The king stood up, tore his clothes, and lay down on the ground. All his officials stood beside him with their clothes torn.
32 Maar Jonadab, de zoon van Simea, Davids broeder, antwoordde en zeide: Mijn heer zegge niet, dat zij al de jongelingen, des konings zonen, gedood hebben; maar Amnon alleen is dood; want bij Absalom is er op toegelegd, van den dag af, dat hij zijn zuster Thamar verkracht heeft.
But Jonadab, son of David's brother Shimeah, told them: “Your Majesty must not think they have killed all the king's sons—only Amnon is dead. Absalom has been planning ever since the day Amnon raped his sister Tamar.
33 Zo neme nu mijn heer de koning de zaak niet in zijn hart, denkende: al des konings zonen zijn dood; want Amnon alleen is dood.
So, Your Majesty, please don't believe the report that all the king's sons are dead. Only Amnon is dead.”
34 Absalom nu vluchtte; en de jongen, die de wacht hield, hief zijn ogen op, en zag toe, en ziet, er kwam veel volks van den weg achter hem, aan de zijde van het gebergte.
In the meantime, Absalom had run away.
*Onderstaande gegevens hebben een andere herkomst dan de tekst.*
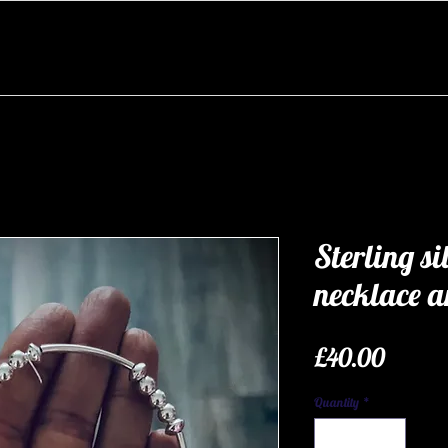
Sterling si
necklace an
Price
£40.00
Quantity
*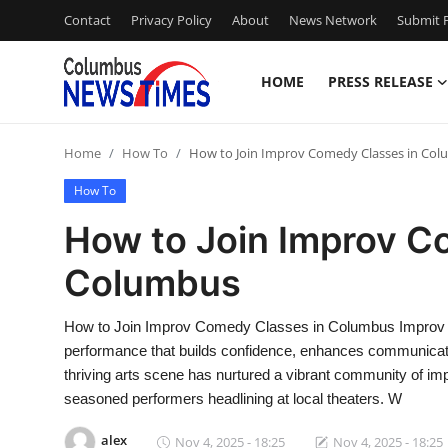
Contact
Privacy Policy
About
News Network
Submit P
HOME
PRESS RELEASE
Home
Home
How To
How to Join Improv Comedy Classes in Co
Press Release
How To
Contact
How to Join Improv C
Columbus
Privacy Policy
About
How to Join Improv Comedy Classes in Columbus Improv co
performance that builds confidence, enhances communicat
News Network
thriving arts scene has nurtured a vibrant community of impr
seasoned performers headlining at local theaters. W
Health
alex
Nov 4, 2025 - 18:25
Nov 4, 2025 - 18:25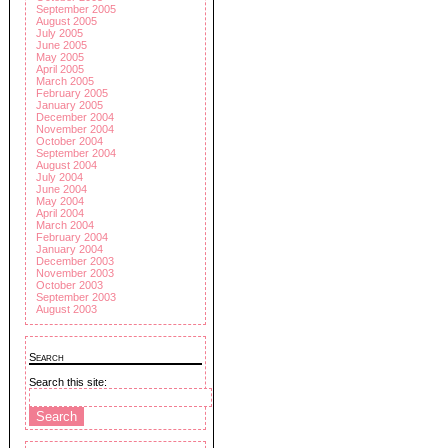
September 2005
August 2005
July 2005
June 2005
May 2005
April 2005
March 2005
February 2005
January 2005
December 2004
November 2004
October 2004
September 2004
August 2004
July 2004
June 2004
May 2004
April 2004
March 2004
February 2004
January 2004
December 2003
November 2003
October 2003
September 2003
August 2003
Search
Search this site: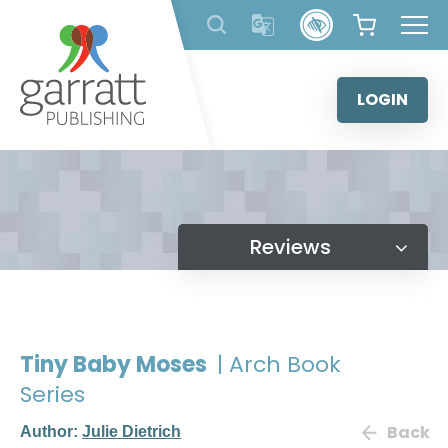
Skip
to
content
LOGIN
Reviews
Tiny Baby Moses
| Arch Book
Series
Back
Author:
Julie Dietrich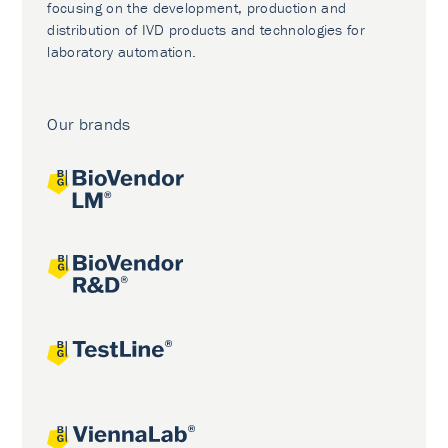
focusing on the development, production and
distribution of IVD products and technologies for
laboratory automation.
Our brands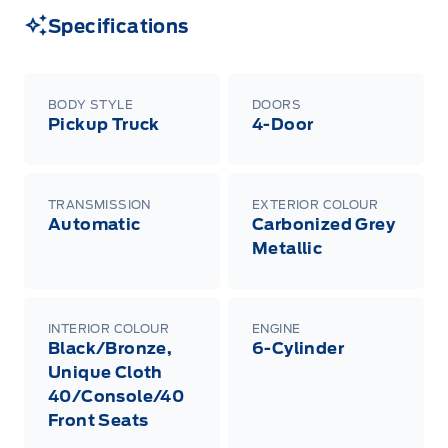
Specifications
BODY STYLE
DOORS
Pickup Truck
4-Door
TRANSMISSION
EXTERIOR COLOUR
Automatic
Carbonized Grey
Metallic
INTERIOR COLOUR
ENGINE
Black/Bronze,
6-Cylinder
Unique Cloth
40/Console/40
Front Seats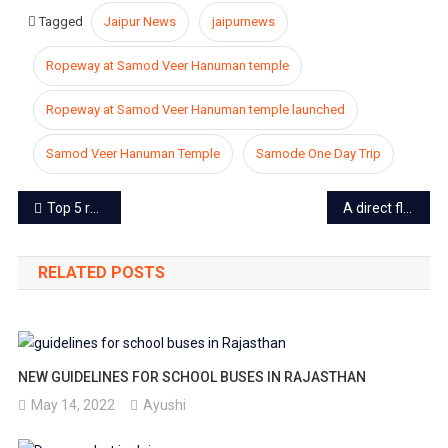
Tagged
Jaipur News
jaipurnews
Ropeway at Samod Veer Hanuman temple
Ropeway at Samod Veer Hanuman temple launched
Samod Veer Hanuman Temple
Samode One Day Trip
Post
Top 5 reasons of Modi win in Lok Sabha Election 2019
A direct flight from Jaipur to Bangkok to start soon, Airbus A320 will operate the flights
navigation
RELATED POSTS
NEW GUIDELINES FOR SCHOOL BUSES IN RAJASTHAN
May 14, 2022
Ayushi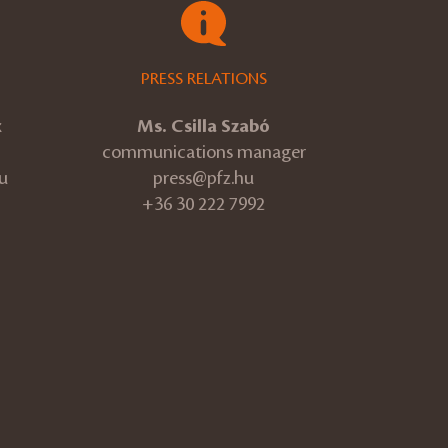
PRESS RELATIONS
k
Ms. Csilla Szabó
communications manager
u
press@pfz.hu
+36 30 222 7992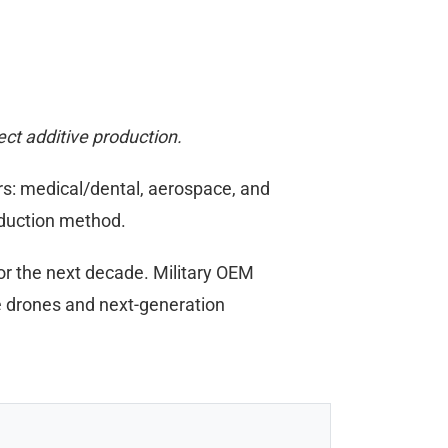
ect additive production.
rs: medical/dental, aerospace, and
oduction method.
for the next decade. Military OEM
e drones and next-generation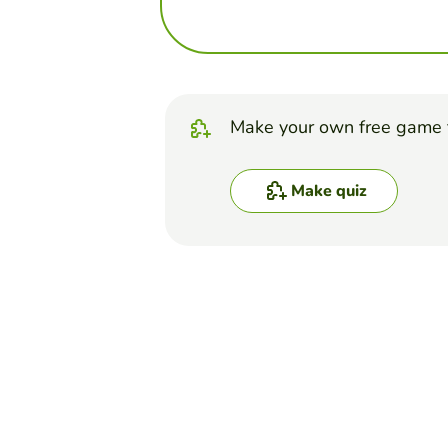
Make your own free game 
Make quiz
Top Games
Quiz
Tissues - Practice Quiz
When the watchman in Jerusalem looked out, he saw a large crowd coming along the road west of him, down the side of the hill.
35 Toen zeide Jonadab tot den koning: Zie, de zonen des konings komen; naar het woord uws knechts, alzo is het geschied.
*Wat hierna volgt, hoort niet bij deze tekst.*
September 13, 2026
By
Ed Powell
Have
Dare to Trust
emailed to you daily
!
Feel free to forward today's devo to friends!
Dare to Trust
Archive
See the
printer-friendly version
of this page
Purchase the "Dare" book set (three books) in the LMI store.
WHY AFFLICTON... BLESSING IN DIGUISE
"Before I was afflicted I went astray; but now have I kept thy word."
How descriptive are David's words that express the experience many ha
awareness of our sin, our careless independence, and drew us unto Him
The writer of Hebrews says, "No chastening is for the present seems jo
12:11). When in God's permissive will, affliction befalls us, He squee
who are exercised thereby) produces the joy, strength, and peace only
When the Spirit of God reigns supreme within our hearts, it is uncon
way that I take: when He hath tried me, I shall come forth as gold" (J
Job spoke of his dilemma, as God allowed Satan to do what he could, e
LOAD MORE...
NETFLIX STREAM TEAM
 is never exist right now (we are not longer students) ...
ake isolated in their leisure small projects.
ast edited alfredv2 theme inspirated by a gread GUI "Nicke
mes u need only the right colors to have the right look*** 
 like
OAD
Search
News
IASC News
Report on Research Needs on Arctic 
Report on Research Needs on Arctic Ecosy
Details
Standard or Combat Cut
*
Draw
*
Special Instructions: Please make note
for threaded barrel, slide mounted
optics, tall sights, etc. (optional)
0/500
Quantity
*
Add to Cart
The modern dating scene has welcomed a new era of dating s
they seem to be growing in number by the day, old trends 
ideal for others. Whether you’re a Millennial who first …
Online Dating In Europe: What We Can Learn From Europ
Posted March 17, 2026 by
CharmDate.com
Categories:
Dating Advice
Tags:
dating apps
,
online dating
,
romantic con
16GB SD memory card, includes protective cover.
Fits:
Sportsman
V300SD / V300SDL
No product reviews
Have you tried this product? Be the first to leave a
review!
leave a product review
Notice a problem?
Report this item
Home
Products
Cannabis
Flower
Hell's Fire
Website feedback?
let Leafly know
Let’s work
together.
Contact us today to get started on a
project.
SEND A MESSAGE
Jonadab told the king, “Can you see? The king's sons are arriving! It's exactly as your servant said.”
36 En het geschiedde, als hij geeindigd had te spreken, ziet, zo kwamen de zonen des konings, en hieven hun stemmen op en weenden; en de koning ook en al zijn knechten weenden met een zeer groot geween.
As he finished speaking, the king's sons came in, crying and wailing. Then the king and all his officials also cried loudly.
37 (Absalom dan vluchtte, en toog tot Thalmai, den zoon van Ammihur, koning van Gesur.) En hij droeg rouw over zijn zoon, al die dagen.
Absalom ran away to Talmai, son of Ammihud, the king of Geshur. Every day David mourned for his son Amnon.
38 Alzo vluchtte Absalom, en toog naar Gesur; en hij was aldaar drie jaren.
After Absalom had run away to Geshur, he remained there for three years.
39 Toen verlangde de ziel van den koning David zeer om naar Absalom uit te trekken; want hij had zich getroost over Amnon, dat hij dood was.
King David longed to go and see Absalom, for he had finished grieving over the death of Amnon.